NASA’s new moonshot rocket blasted off on its first flight, carrying three test dummies as the U.S. takes a big step toward putting astronauts back on the lunar surface for the first time in 50 years.
The rocket will take off during the three-week, make-or-break shakedown flight, and if everything goes well we’ll have a crew capsule in orbit around the moon. The capsule will return to Earth with a splashdown in the Pacific Ocean in December.
After decades of delays and billions in cost overruns, the Space Launch System rocket took flight, rising from Kennedy Space Center on 8.8 million pounds (4 million kilograms) of thrust. The Orion capsule was perched on top and it was ready to bust out of Earth’s orbit toward the moon within 2 hours of flight time.
At the end of September 2017, Hurricane Nicole swept through the area and caused a 10-foot tall strip of caulking to come away from high up near the capsule. However, managers gave the go-ahead for the launch because they had successfully dealt with nearly three months’ worth of fuel leaks.
Hundreds of thousands of people came to witness the launch. Fifteen, 000 jammed the launch site, but there were thousands more lining the beaches, roads and NASA centers across the country who watched on giant screens.
“This is for the Artemis generation,” launch director Charlie Blackwell-Thompson said shortly before liftoff, referring to young people who were not alive during Apollo.
The liftoff began NASA’s Artemis program, named after Apollo’s twin sister. The crew plans to send four astronauts around the moon on the next flight, in 2024, and land humans on the lunar surface by 2025.

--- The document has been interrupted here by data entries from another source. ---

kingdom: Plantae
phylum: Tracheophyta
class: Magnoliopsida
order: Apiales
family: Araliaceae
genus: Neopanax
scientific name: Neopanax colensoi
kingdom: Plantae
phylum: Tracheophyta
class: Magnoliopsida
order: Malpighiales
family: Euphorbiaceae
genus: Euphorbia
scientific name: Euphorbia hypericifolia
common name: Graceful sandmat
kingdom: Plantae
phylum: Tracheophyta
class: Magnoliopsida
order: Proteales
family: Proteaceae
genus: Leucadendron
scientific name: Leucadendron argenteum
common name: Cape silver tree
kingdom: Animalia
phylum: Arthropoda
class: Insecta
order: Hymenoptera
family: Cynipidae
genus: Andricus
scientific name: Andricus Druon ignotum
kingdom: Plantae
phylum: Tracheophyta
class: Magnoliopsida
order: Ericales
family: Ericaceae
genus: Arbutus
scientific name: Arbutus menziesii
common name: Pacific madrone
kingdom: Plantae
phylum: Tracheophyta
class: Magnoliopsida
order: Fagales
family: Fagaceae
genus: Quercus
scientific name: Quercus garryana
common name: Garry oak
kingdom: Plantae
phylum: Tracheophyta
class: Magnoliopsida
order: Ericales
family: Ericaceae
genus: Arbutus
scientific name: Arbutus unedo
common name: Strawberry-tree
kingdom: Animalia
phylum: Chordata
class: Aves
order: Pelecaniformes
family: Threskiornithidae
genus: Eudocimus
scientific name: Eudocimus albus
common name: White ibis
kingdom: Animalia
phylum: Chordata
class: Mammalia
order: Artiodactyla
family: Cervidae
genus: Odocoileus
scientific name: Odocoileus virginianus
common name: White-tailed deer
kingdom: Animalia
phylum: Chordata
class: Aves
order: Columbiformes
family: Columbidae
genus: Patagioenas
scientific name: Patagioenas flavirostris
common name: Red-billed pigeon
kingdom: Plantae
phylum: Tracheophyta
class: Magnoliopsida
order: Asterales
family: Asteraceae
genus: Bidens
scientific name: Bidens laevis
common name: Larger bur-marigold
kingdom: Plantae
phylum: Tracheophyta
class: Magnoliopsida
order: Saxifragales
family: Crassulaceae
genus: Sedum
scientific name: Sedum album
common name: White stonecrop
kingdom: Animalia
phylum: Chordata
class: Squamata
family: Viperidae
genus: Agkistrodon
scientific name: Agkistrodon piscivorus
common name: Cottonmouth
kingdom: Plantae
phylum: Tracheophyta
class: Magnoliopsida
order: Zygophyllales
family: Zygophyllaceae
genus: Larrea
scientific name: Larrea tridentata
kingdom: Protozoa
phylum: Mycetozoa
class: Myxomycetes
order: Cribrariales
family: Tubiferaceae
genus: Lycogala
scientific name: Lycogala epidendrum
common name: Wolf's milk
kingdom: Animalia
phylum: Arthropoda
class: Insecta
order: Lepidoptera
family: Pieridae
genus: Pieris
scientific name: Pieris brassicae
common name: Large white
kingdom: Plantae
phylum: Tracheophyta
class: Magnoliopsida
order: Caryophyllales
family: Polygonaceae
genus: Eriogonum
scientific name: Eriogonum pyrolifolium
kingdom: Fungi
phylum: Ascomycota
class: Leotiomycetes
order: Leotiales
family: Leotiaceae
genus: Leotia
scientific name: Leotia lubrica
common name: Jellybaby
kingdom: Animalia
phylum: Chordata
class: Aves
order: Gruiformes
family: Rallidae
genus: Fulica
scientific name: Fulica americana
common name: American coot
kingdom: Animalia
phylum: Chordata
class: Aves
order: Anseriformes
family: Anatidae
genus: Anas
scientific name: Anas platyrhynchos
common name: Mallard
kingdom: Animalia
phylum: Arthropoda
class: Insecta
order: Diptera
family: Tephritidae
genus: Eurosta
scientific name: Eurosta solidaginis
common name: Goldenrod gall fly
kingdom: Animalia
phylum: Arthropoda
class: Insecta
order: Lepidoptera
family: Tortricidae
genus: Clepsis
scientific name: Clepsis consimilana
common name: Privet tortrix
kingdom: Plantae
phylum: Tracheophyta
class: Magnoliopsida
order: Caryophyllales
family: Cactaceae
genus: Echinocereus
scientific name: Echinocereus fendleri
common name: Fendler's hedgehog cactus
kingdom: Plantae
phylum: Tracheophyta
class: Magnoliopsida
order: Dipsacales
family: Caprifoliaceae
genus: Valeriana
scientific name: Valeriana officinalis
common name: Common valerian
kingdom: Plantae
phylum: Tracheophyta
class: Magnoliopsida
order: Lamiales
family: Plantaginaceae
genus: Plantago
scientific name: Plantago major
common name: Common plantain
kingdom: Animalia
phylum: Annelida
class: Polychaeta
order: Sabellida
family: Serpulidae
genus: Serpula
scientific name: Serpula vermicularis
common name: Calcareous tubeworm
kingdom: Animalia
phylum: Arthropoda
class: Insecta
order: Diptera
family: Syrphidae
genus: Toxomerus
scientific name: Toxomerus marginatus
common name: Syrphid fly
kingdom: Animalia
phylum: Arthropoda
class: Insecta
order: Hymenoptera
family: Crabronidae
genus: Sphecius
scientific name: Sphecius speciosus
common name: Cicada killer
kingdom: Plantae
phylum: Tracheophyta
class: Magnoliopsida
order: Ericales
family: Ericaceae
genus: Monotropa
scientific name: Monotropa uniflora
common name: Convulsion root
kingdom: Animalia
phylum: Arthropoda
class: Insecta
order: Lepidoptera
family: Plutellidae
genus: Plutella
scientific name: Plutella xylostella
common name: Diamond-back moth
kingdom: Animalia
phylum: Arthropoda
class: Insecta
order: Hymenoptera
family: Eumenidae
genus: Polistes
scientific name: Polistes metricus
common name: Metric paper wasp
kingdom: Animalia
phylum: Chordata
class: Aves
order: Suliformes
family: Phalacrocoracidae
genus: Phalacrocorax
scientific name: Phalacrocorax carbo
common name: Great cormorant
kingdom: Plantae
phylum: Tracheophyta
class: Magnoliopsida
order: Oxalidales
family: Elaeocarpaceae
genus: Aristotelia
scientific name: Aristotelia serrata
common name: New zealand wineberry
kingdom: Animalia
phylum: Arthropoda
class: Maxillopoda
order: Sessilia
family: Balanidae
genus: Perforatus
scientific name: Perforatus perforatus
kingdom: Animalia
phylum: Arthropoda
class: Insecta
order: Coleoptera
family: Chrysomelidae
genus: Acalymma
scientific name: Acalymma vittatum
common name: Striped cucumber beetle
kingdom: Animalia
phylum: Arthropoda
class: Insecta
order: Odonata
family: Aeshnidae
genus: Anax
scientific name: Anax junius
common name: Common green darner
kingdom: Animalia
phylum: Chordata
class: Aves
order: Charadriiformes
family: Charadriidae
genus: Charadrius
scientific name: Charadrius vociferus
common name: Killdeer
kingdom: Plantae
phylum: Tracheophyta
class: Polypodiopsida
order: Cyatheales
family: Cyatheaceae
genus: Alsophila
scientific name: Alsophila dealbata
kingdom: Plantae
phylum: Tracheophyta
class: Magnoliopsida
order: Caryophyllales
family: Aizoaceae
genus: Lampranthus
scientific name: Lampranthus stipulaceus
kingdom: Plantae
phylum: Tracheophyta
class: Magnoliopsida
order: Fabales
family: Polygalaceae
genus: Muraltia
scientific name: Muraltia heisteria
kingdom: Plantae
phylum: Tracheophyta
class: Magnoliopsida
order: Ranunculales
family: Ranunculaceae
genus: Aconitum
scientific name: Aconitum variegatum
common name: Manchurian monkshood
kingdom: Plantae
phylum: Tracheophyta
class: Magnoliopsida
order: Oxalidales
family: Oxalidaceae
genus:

With more powerful thrust than the space shuttle or Saturn V, the SLS is the most powerful rocket ever created. However, there are a series of catastrophic setbacks preventing launch on several memorable occasions. Following one recent leak, an emergency team was sent to tighten the faulty valve on the pad – only to cause another problem moments later. A U.S. Space Force radar station went down, resulting in another scramble within NASA from replacing an ethernet switch.
After coming within 80 miles (130 kilometers) of the moon, Orion and its capsule will enter a far-flung orbit. The trajectory will take the capsule 230,000 miles (370,000 kilometers) away from Earth.
NASA will be looking at 25 days of trials leading up to when they put humans on board. Their focus is to fully test the spacecraft and find problems before astronauts can go, which is why they have mannequins fitted with data-gathering sensors.
“There is a fair amount of risk with this particular initial flight test,” said mission controller Mike Sarafin.
We were supposed to have made our first dry run by 2017. By 2025, Government watchdogs estimate that NASA will have spent $93 billion on the project.
The long-term goal is to establish a moon base and send astronauts to Mars. This could happen as soon as the late 2030s or early 2040s.
The Orion capsule is a promising (though untested) solution – it will take astronauts to lunar orbit, but not the surface.
NASA has hired Elon Musk’s SpaceX to develop Starship, the 21st-century version of Apollo’s lunar lander. This technology will allow astronauts to travel back and forth between the International Space Station and the lunar surface. There are plans to station the Starship and other companies’ landers in orbit around the moon, ready for use whenever crews visit with Orion.
Duke University historian Alex Roland argues against the value of human spaceflight. He believes robots and remote-controlled spacecraft could accomplish this more efficiently, cheaply, and safely than humans could.
“After all these years, there is still no evidence that justifies the investment we have made in human spaceflight. All I can think of is this conspicuous consumption of prestige.”
Until the test flight is over and the astronauts are introduced, we won’t know who will take part in any future Apollo missions.
All of the courageous astronauts who were on the Apollo missions to the moon were born before the latest mission – Apollo 17 – took place. This was 50 years ago, next month.
“We are jumping out of our spacesuits with excitement,” astronaut Christina Koch said just hours before liftoff. After a nearly yearlong space station mission and all-female spacewalk, she’s on NASA’s short list for a lunar flight.